Rural inspiration
Farmer-turned-artist Miao Huixin is urging children to document changes in the countryside through art.
Miao Huixin couldn't help but smile as he introduced his artworks to an audience in Xiuzhou district, Jiaxing, Zhejiang province, in June.
Miao, a 62-year-old former farmer, is excited to see many visitors are coming to his village to see his works. He has won many awards for his paintings of rural life. He was named one of 10"outstanding Asian artists" by Time magazine in 1998 and a national "excellent folk painter" at the 7th China Art Festival in Jiaxing in 2004. He has held solo exhibitions overseas such as in the United States and Japan.

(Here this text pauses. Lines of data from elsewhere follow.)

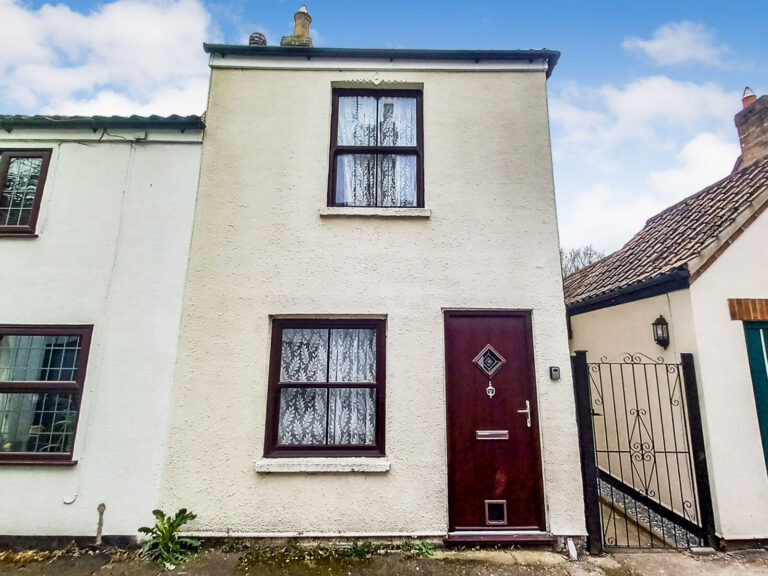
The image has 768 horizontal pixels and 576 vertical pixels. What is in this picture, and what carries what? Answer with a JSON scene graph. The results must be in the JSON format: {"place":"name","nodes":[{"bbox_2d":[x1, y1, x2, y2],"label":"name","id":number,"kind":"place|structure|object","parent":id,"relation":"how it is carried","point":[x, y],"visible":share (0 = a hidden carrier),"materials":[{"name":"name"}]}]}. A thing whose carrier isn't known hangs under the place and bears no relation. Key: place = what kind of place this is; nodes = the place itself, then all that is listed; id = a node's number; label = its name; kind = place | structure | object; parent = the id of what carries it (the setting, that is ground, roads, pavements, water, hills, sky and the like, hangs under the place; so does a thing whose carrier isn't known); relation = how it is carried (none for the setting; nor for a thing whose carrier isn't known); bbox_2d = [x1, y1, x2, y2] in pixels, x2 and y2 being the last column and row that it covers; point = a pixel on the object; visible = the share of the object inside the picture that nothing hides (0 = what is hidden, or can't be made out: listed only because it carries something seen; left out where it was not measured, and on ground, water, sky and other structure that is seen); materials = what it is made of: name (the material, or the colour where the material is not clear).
{"place":"outdoors","nodes":[
{"label":"outdoors","id":0,"kind":"place"},
{"bbox_2d":[0,112,207,546],"label":"neighbouring house","id":1,"kind":"structure","parent":0,"point":[186,149],"materials":[{"name":"paint"}]},
{"bbox_2d":[0,149,51,236],"label":"window","id":2,"kind":"structure","parent":1,"relation":"in","point":[5,168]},
{"bbox_2d":[0,325,91,463],"label":"window","id":3,"kind":"structure","parent":1,"relation":"in","point":[26,383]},
{"bbox_2d":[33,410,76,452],"label":"plant","id":4,"kind":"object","parent":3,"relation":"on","point":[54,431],"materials":[{"name":"green plant"}]},
{"bbox_2d":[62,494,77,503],"label":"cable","id":5,"kind":"object","parent":1,"relation":"attached to","point":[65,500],"visible":0.96,"materials":[{"name":"white plastic"}]},
{"bbox_2d":[95,503,106,542],"label":"pipe","id":6,"kind":"object","parent":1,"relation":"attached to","point":[104,507],"visible":0.98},
{"bbox_2d":[0,114,202,131],"label":"gutter","id":7,"kind":"object","parent":1,"relation":"attached to","point":[132,116],"visible":0.43,"materials":[{"name":"black plastic"}]},
{"bbox_2d":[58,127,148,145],"label":"cable","id":8,"kind":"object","parent":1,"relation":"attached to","point":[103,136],"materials":[{"name":"black plastic"}]},
{"bbox_2d":[0,0,215,115],"label":"cloud","id":9,"kind":"structure","parent":0,"point":[191,20],"materials":[{"name":"white"}]},
{"bbox_2d":[156,44,585,549],"label":"house","id":10,"kind":"structure","parent":0,"point":[258,526],"materials":[{"name":"paint"}]},
{"bbox_2d":[249,32,266,45],"label":"chimney pot","id":11,"kind":"object","parent":10,"relation":"on","point":[255,42],"visible":0.39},
{"bbox_2d":[282,4,313,46],"label":"chimney pot","id":12,"kind":"object","parent":10,"relation":"on","point":[298,25],"visible":0.5,"materials":[{"name":"ceramic"}]},
{"bbox_2d":[255,457,390,472],"label":"window sill","id":13,"kind":"structure","parent":10,"relation":"attached to","point":[331,465],"materials":[{"name":"white stone"}]},
{"bbox_2d":[264,317,385,457],"label":"lower window","id":14,"kind":"structure","parent":10,"relation":"in","point":[329,328],"materials":[{"name":"brown"}]},
{"bbox_2d":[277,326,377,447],"label":"lace curtain","id":15,"kind":"object","parent":14,"relation":"in","point":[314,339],"visible":0.38,"materials":[{"name":"white fabric"}]},
{"bbox_2d":[319,207,429,217],"label":"window sill","id":16,"kind":"structure","parent":10,"relation":"attached to","point":[384,215],"materials":[{"name":"white stone"}]},
{"bbox_2d":[327,88,423,208],"label":"upper window","id":17,"kind":"structure","parent":10,"relation":"in","point":[333,113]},
{"bbox_2d":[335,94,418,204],"label":"lace curtain","id":18,"kind":"object","parent":17,"relation":"in","point":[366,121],"visible":0.35,"materials":[{"name":"white fabric"}]},
{"bbox_2d":[206,44,559,77],"label":"gutter","id":19,"kind":"object","parent":10,"relation":"attached to","point":[425,50],"visible":0.29,"materials":[{"name":"black plastic"}]},
{"bbox_2d":[443,310,544,529],"label":"front door","id":20,"kind":"structure","parent":10,"relation":"in","point":[469,318],"materials":[{"name":"wood"}]},
{"bbox_2d":[472,343,505,376],"label":"door window","id":21,"kind":"structure","parent":20,"relation":"in","point":[501,358],"materials":[{"name":"glass"}]},
{"bbox_2d":[485,381,495,397],"label":"door knocker","id":22,"kind":"object","parent":20,"relation":"attached to","point":[490,394],"visible":0.95,"materials":[{"name":"silver metal"}]},
{"bbox_2d":[475,430,508,439],"label":"mail slot","id":23,"kind":"object","parent":20,"relation":"in","point":[498,431],"visible":0.96,"materials":[{"name":"silver metal"}]},
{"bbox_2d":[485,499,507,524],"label":"pet door","id":24,"kind":"object","parent":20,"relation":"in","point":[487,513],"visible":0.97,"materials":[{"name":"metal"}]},
{"bbox_2d":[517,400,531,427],"label":"door handle","id":25,"kind":"object","parent":20,"relation":"attached to","point":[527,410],"visible":0.95,"materials":[{"name":"silver metal"}]},
{"bbox_2d":[549,366,560,379],"label":"key safe","id":26,"kind":"object","parent":10,"relation":"attached to","point":[554,368],"visible":0.95,"materials":[{"name":"grey metal"}]},
{"bbox_2d":[0,0,766,256],"label":"sky","id":27,"kind":"structure","parent":0,"point":[738,4],"materials":[{"name":"blue"}]},
{"bbox_2d":[0,542,767,575],"label":"pavement","id":28,"kind":"structure","parent":0,"point":[528,552],"materials":[{"name":"grey stone"}]},
{"bbox_2d":[138,509,201,567],"label":"plant","id":29,"kind":"object","parent":28,"relation":"on","point":[159,512],"visible":0.92,"materials":[{"name":"green plant"}]},
{"bbox_2d":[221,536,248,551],"label":"weed","id":30,"kind":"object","parent":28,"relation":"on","point":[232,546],"visible":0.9,"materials":[{"name":"green plant"}]},
{"bbox_2d":[345,540,373,559],"label":"weed","id":31,"kind":"object","parent":28,"relation":"on","point":[355,550],"visible":0.8,"materials":[{"name":"green plant"}]},
{"bbox_2d":[417,540,435,556],"label":"weed","id":32,"kind":"object","parent":28,"relation":"on","point":[426,549],"visible":0.76,"materials":[{"name":"green plant"}]},
{"bbox_2d":[444,530,553,545],"label":"doorstep","id":33,"kind":"object","parent":28,"relation":"on","point":[522,538],"visible":0.84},
{"bbox_2d":[566,538,577,559],"label":"white pipe","id":34,"kind":"object","parent":28,"relation":"on","point":[574,552],"visible":0.96,"materials":[{"name":"white plastic"}]},
{"bbox_2d":[570,351,602,554],"label":"gate post","id":35,"kind":"object","parent":28,"relation":"on","point":[584,354],"visible":0.9,"materials":[{"name":"black wood"}]},
{"bbox_2d":[575,350,710,548],"label":"metal gate","id":36,"kind":"structure","parent":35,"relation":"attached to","point":[640,431],"materials":[{"name":"black metal"}]},
{"bbox_2d":[681,353,715,548],"label":"gate post","id":37,"kind":"object","parent":28,"relation":"on","point":[692,407],"visible":0.87,"materials":[{"name":"black"}]},
{"bbox_2d":[554,77,744,262],"label":"cloud","id":38,"kind":"structure","parent":0,"point":[668,89],"materials":[{"name":"white"}]},
{"bbox_2d":[597,472,703,550],"label":"path","id":39,"kind":"structure","parent":0,"point":[603,486],"materials":[{"name":"grey"}]},
{"bbox_2d":[563,91,767,548],"label":"neighbouring house","id":40,"kind":"structure","parent":0,"point":[765,213],"materials":[{"name":"paint"}]},
{"bbox_2d":[565,267,691,315],"label":"gutter","id":41,"kind":"object","parent":40,"relation":"attached to","point":[624,294],"visible":0.75,"materials":[{"name":"black plastic"}]},
{"bbox_2d":[652,315,669,347],"label":"wall lantern","id":42,"kind":"object","parent":40,"relation":"attached to","point":[660,318],"visible":0.96,"materials":[{"name":"black metal"}]},
{"bbox_2d":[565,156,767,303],"label":"tiled roof","id":43,"kind":"structure","parent":40,"relation":"on","point":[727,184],"materials":[{"name":"tile"}]},
{"bbox_2d":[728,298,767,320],"label":"brick lintel","id":44,"kind":"structure","parent":40,"relation":"in","point":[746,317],"materials":[{"name":"brick"}]},
{"bbox_2d":[735,90,767,166],"label":"chimney","id":45,"kind":"object","parent":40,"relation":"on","point":[744,158],"visible":0.76,"materials":[{"name":"brick"}]},
{"bbox_2d":[741,86,755,107],"label":"chimney pot","id":46,"kind":"object","parent":45,"relation":"on","point":[744,92],"visible":0.48,"materials":[{"name":"red ceramic"}]},
{"bbox_2d":[742,320,767,471],"label":"green door","id":47,"kind":"structure","parent":40,"relation":"in","point":[764,360],"materials":[{"name":"teal paint"}]},
{"bbox_2d":[623,20,729,66],"label":"cloud","id":48,"kind":"structure","parent":0,"point":[667,44],"materials":[{"name":"white"}]},
{"label":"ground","id":49,"kind":"structure","parent":0},
{"bbox_2d":[559,244,606,276],"label":"tree","id":50,"kind":"object","parent":49,"relation":"on","point":[574,257],"visible":0.17,"materials":[{"name":"plant"}]}
]}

"None of that would have been possible without farmers painting," Miao says.
Farmers painting took roots in rural China in the 1950s, with distinctive historical and social elements in the early days after New China was founded. In 1984, the then Ministry of Culture (now Ministry of Culture and Tourism) and the China Artists Association held the first national exhibition of farmers painting in Beijing, which encouraged the development of this kind of art. Rural artists with different styles emerged from all over the country.
Miao began painting in the early 1980s, when local authorities offered training to him and a few other farmers who had some painting experience.
"I started copying artworks at age 18, and people around me knew it," Miao says.